Success will depend not only on the terms of an agreement but on its enforcement measures, trade experts say. If the deal spells out the deadlines for China’s trade reforms for everything from intellectual property theft to domestic industry subsidies and the consequences for missing those deadlines, the deal could go a long way to boosting US manufacturers’ confidence and investment plans.

But a trade deal with China won’t be sufficient to keep US manufacturing jobs growing, says Harry Moser, president of the Reshoring Initiative, a nonprofit that tracks jobs coming back to the US. “The only way to fix US manufacturing is to import less.”
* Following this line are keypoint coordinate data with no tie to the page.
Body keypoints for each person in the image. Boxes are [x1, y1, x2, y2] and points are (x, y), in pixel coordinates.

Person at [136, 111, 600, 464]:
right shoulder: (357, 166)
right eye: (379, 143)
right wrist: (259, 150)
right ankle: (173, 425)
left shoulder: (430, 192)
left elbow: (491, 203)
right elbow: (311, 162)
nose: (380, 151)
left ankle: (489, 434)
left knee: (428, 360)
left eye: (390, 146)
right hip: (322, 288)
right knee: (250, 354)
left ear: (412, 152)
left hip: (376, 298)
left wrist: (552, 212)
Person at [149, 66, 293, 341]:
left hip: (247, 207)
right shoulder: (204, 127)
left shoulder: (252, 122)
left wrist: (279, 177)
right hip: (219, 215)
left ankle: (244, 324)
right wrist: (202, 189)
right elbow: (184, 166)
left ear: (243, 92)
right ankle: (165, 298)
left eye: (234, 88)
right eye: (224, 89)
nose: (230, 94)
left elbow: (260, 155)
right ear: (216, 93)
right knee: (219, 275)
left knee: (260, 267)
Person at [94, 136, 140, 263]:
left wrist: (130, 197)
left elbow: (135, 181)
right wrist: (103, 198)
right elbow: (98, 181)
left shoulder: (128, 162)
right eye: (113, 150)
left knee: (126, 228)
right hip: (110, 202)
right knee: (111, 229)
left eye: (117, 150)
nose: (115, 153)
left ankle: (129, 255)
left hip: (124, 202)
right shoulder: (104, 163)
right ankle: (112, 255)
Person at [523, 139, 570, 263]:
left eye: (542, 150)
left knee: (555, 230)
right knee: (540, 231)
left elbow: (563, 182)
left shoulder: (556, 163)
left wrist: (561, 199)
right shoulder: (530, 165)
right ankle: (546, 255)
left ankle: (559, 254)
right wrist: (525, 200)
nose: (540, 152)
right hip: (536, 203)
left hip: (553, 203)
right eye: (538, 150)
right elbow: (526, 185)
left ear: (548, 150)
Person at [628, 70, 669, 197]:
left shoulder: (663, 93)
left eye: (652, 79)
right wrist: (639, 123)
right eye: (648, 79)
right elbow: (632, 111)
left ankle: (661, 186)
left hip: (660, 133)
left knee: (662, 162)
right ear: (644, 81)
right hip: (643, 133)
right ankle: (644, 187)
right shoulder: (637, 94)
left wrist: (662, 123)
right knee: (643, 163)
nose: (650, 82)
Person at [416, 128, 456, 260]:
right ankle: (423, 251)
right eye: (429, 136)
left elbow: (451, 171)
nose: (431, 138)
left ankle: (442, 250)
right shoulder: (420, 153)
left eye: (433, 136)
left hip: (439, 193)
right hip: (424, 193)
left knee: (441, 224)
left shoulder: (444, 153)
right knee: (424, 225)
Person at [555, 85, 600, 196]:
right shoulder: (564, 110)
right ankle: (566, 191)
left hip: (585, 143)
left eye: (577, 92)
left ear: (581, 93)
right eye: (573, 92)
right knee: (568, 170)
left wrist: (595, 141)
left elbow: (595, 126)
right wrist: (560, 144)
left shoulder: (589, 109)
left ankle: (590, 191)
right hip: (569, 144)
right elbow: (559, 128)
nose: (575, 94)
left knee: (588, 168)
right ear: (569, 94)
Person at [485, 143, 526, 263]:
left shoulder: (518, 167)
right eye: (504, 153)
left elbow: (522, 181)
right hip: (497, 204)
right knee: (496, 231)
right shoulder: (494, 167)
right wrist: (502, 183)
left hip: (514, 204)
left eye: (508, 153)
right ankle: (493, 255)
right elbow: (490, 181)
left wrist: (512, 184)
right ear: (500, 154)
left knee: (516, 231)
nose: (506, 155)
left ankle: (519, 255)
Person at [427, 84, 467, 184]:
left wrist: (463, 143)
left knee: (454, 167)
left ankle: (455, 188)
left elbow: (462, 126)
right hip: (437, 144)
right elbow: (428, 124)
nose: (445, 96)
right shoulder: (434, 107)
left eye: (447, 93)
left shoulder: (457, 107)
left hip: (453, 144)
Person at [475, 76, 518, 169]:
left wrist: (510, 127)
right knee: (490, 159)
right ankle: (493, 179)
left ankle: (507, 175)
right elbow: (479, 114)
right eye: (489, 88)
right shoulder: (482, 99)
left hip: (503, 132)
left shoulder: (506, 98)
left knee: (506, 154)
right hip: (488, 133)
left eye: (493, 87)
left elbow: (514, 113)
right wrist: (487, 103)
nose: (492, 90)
He and others point to a strong US dollar, which makes imports less expensive, and the lack of training initiatives for non-college-bound students as two areas that need to be addressed.

Incomplete agenda?

The Trump administration is working on expanding apprenticeships with a less bureaucratic federal program, but that has raised concerns about the quality of the training. And it has tried to defund an Obama program to bolster public-private precompetitive research centers for manufacturing.

A related challenge: There’s the longer-term worry of declining manufacturing productivity, points out Rob Atkinson, head of the Information Technology and Innovation Foundation, a science and technology policy think tank in Washington, D.C. One reason factory employment is up is because factory productivity is down, he says.

Productivity numbers are difficult to pin down, especially in manufacturing where increasing computer speeds may have inflated the actual progress. Nevertheless, BLS data shows a clear slowdown in overall productivity since the late 1990s. The manufacturing numbers are even more dire. From 1995 to 2000, when manufacturing led the rest of the economy with an average 4.5 percent annual rise in total factor productivity, the sector’s productivity has actually turned negative (a 0.5 percent annual decline) from 2007 to 2016 (the latest data available).

What’s missing is a comprehensive manufacturing strategy, Mr. Atkinson says. Republicans push tax cuts and deregulation while Democrats favor training and public-private partnerships. “What you really want is an all-of-the above president,” he says.